On September 19, the company also introduced its “#GiltLife” autumn campaign, which depicts family and friends spending time both in the city and the country, clad in in a way that visually feels more Michael Kors than Marshalls. To kick off the multi-channel campaign, HBC rented a townhouse in New York City, where it will host Gilt member activations around food, bridal, home and fashion for more than a week. Tickets are available through Gilt City. “This campaign is getting to the core of that,” Sosa says. “Reiterating the idea of the Gilt life.”

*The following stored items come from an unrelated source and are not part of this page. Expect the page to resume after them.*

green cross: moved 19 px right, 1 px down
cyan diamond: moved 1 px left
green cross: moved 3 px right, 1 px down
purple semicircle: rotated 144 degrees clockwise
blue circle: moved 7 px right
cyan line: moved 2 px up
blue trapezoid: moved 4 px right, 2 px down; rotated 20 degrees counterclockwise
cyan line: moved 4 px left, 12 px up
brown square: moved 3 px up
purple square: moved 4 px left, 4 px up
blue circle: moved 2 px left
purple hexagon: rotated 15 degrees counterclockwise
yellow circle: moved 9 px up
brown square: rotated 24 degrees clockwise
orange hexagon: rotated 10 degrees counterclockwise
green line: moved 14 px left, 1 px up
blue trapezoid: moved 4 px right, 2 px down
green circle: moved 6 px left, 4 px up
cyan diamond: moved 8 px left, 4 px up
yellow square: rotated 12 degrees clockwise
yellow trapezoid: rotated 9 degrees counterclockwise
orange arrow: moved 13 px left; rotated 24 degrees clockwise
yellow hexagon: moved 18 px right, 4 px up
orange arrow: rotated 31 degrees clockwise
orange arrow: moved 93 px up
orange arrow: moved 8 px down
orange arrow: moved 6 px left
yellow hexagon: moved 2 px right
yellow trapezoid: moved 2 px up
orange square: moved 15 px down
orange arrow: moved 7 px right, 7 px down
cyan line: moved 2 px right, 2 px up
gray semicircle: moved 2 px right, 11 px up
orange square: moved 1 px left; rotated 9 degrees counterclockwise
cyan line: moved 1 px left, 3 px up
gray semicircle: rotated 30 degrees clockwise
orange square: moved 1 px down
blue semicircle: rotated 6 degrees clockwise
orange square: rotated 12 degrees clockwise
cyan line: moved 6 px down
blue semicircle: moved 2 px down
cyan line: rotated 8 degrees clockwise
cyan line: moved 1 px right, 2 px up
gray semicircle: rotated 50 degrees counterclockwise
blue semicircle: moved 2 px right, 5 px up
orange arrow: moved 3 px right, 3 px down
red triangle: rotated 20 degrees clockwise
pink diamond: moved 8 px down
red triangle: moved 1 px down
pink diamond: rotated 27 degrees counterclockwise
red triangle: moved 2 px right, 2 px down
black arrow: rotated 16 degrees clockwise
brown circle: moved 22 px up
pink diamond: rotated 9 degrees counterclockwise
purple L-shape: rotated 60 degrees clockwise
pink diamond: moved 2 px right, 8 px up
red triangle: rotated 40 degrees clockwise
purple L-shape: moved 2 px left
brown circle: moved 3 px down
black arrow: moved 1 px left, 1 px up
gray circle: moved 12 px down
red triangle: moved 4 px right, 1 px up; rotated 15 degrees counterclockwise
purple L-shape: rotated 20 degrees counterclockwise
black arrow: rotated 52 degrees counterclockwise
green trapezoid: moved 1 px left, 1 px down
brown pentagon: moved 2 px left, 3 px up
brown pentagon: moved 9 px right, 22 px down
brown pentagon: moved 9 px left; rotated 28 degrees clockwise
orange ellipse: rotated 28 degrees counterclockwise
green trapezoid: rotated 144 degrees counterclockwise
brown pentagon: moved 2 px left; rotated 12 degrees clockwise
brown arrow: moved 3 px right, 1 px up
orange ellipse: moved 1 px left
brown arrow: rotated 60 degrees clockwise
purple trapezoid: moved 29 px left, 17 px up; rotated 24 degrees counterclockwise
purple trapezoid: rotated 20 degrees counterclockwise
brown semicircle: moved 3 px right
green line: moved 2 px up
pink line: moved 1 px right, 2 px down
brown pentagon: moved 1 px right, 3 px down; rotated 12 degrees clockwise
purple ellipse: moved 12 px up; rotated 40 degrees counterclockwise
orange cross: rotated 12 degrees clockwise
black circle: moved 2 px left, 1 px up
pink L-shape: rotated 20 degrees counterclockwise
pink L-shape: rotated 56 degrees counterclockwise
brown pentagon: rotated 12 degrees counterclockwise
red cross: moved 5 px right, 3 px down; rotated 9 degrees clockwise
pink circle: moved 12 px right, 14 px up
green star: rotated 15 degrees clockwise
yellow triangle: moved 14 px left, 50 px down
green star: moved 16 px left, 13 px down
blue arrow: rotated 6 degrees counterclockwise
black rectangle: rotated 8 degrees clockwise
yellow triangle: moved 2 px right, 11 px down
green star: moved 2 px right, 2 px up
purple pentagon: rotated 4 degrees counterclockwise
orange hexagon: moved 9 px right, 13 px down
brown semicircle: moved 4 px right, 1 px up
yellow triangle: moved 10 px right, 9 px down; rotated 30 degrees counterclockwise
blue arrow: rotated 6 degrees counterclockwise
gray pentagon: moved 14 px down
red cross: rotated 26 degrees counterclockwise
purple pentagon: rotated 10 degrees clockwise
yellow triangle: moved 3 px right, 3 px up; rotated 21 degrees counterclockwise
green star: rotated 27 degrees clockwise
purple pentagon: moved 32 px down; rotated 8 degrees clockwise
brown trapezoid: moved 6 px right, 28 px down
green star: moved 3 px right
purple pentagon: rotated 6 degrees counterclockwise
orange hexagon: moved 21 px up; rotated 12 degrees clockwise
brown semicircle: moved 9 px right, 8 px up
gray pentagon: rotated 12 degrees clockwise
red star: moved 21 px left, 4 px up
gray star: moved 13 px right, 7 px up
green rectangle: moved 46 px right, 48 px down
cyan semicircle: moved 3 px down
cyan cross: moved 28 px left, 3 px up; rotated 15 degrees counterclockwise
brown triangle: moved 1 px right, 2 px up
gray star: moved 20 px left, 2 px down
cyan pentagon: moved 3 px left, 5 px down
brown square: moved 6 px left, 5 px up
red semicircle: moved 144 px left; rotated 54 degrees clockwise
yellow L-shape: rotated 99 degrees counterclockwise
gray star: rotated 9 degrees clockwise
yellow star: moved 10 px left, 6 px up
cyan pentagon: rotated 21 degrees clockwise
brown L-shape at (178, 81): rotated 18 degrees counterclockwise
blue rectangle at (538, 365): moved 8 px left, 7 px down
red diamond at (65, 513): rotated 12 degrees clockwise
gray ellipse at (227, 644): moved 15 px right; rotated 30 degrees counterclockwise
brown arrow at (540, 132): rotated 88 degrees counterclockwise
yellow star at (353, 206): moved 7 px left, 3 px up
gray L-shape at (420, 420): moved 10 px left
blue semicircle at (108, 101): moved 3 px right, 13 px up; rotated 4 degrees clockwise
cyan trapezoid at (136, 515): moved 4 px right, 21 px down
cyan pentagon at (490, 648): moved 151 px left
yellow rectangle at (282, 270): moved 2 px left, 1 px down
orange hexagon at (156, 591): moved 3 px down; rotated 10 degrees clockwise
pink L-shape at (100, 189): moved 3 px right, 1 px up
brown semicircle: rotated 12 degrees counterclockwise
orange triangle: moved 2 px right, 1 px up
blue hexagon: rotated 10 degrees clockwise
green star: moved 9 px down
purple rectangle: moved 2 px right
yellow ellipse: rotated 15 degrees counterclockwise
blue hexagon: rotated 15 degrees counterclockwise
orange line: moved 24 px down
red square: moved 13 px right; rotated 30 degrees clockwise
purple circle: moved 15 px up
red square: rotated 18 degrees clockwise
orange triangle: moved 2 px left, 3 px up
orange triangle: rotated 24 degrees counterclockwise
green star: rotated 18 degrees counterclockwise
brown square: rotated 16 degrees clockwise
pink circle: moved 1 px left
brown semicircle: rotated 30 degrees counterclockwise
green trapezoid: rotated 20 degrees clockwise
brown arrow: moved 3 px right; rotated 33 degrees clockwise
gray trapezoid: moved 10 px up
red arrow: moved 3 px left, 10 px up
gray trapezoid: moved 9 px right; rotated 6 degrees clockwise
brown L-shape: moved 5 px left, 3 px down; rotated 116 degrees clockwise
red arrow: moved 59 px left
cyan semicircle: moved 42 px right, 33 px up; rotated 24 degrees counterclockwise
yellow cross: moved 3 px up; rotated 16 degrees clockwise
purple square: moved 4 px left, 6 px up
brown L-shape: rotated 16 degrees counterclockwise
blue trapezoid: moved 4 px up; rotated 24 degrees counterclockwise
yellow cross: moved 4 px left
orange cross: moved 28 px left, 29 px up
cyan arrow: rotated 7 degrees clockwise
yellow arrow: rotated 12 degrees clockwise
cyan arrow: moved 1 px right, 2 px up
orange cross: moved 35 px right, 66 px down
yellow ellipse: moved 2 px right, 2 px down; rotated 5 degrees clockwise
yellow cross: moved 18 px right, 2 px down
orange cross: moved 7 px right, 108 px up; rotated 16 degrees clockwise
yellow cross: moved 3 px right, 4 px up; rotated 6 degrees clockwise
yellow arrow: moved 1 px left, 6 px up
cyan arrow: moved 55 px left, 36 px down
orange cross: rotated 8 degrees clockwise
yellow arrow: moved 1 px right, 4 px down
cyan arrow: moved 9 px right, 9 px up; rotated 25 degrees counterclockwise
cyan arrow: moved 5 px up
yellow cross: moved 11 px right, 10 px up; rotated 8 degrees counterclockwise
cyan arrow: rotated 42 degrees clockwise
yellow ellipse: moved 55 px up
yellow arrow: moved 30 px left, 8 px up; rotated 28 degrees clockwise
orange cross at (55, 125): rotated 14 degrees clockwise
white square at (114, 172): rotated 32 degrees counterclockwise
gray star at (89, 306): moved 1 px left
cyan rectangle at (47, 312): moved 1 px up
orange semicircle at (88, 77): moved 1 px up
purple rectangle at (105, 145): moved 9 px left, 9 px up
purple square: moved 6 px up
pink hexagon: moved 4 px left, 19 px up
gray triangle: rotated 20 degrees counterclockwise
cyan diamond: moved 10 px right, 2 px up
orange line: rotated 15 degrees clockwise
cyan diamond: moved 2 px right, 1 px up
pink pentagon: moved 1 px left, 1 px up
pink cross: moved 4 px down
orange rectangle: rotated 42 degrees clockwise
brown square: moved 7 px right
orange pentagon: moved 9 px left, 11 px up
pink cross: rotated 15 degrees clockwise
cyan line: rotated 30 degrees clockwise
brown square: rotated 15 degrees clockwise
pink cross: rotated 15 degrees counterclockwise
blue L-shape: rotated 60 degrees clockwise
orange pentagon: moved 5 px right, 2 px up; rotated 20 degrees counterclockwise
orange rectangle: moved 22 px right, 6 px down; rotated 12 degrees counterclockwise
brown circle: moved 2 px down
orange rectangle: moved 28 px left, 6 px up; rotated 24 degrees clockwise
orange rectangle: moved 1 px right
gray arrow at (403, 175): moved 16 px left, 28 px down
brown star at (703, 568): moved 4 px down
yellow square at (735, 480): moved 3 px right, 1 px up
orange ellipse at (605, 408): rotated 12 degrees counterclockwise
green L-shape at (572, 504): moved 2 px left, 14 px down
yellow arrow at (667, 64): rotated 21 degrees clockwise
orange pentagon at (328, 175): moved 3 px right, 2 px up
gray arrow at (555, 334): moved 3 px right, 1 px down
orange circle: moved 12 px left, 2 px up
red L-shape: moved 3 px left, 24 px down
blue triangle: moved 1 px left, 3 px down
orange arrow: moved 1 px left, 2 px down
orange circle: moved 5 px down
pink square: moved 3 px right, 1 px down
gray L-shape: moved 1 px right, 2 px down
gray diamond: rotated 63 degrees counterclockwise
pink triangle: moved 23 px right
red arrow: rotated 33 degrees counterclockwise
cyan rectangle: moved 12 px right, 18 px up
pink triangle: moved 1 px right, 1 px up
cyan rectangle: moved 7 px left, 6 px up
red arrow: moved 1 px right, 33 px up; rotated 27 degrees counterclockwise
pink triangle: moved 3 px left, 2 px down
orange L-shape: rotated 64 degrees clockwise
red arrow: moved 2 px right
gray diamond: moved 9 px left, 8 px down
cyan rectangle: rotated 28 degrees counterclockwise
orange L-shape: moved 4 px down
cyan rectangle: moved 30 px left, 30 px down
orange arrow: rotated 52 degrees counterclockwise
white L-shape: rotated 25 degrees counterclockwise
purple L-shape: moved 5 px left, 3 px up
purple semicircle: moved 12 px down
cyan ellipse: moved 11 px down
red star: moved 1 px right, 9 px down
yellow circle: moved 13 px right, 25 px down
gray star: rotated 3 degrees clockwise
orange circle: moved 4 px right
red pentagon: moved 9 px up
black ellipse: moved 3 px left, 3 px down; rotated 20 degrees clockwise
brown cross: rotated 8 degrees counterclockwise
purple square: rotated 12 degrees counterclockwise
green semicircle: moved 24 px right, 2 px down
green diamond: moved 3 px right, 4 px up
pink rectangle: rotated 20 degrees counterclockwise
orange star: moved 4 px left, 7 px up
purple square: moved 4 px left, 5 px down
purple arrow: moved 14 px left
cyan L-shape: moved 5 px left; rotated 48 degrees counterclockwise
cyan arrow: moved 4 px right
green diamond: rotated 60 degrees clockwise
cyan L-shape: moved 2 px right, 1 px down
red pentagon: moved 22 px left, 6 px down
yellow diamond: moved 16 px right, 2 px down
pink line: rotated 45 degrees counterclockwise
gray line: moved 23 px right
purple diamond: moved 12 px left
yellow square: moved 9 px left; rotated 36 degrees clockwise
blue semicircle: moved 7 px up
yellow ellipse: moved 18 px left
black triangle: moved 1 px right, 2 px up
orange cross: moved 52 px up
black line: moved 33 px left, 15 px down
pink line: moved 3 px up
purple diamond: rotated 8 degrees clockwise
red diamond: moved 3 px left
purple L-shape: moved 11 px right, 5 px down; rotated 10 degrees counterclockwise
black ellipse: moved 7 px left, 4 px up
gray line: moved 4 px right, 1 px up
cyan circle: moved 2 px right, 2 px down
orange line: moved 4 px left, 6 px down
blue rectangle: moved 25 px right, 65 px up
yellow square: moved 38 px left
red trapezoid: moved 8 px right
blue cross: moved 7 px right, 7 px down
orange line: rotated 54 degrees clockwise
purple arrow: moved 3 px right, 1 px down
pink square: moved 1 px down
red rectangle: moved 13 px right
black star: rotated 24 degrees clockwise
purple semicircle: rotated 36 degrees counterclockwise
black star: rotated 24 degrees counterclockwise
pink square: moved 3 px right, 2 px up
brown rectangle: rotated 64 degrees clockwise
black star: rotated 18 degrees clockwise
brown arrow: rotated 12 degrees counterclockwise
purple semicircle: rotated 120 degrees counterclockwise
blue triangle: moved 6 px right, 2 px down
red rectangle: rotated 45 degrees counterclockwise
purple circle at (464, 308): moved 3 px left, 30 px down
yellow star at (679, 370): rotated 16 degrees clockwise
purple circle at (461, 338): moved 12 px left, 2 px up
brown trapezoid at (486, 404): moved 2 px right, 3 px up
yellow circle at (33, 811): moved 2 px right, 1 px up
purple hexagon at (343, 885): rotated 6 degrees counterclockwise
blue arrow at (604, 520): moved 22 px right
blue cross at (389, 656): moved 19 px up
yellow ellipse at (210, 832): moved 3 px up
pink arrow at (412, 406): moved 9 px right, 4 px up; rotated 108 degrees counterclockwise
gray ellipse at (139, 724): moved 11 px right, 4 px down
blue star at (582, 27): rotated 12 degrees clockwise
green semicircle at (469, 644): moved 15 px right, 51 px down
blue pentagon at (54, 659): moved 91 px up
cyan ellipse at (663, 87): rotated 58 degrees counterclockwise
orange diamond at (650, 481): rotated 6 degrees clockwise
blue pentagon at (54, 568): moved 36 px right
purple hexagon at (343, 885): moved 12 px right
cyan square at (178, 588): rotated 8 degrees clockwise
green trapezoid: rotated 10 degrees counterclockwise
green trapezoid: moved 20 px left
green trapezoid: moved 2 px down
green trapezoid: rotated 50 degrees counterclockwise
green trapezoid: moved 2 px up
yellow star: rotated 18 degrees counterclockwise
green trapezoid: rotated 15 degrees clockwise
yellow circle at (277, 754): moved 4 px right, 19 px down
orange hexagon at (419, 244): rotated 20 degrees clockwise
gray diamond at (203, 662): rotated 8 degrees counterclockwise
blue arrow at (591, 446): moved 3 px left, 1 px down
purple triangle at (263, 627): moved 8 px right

To be sure, part of the push is to market both Gilt and Saks Off 5th as less “deal” driven, and more “value” driven. (Hence the reduction in promotions.) “With the Saks name over the door...they come in looking for product they would find at Saks or at a luxury store. Our teams really have to think that way more in terms of value versus price,” Sosa says. “There isn’t a price for something if it’s not the right product. It’s really about the perception. It’s really about how you feel when you buy something at the store versus just what you’re paying.”
Indeed, what remains the challenge for all off-price retailers, but in particular those who deal in more expensive products, is differentiating the product enough from not only their competitors, but their own full-price counterparts. The biggest threat to retailers, particularly in the United States, is the promotional nature of the current shopping climate. Specialty retailers like Gap have cannibalised themselves not only by offering year-round discounts, but relying more and more on off-price outlets to drive sales. “This is about short-term growth, not a long-term strategy,” says Andrea Weiss, founding partner of retail consulting firm O Alliance. “Many consumers are choosing the outlet store over the full-price store. That can have a detrimental impact on the core business. It’s dangerous times when you start using off-price as the growth strategy.”
But perhaps traditional retail is too far gone to worry about usurping one channel in order to accelerate another. Greller continues to drive home the importance of “selling true fashion at real value” to the consumer. “This is not a simple business. I understand the macro-economics of what’s going on in the industry, but it’s not as simple as someone just opening up a store and putting a name over the door and being successful,” he says. “We’ve been at this since 1990, we have a fantastic buying team who is working with the market daily on curating the buys and telling a story, which is why we’ve been successful.”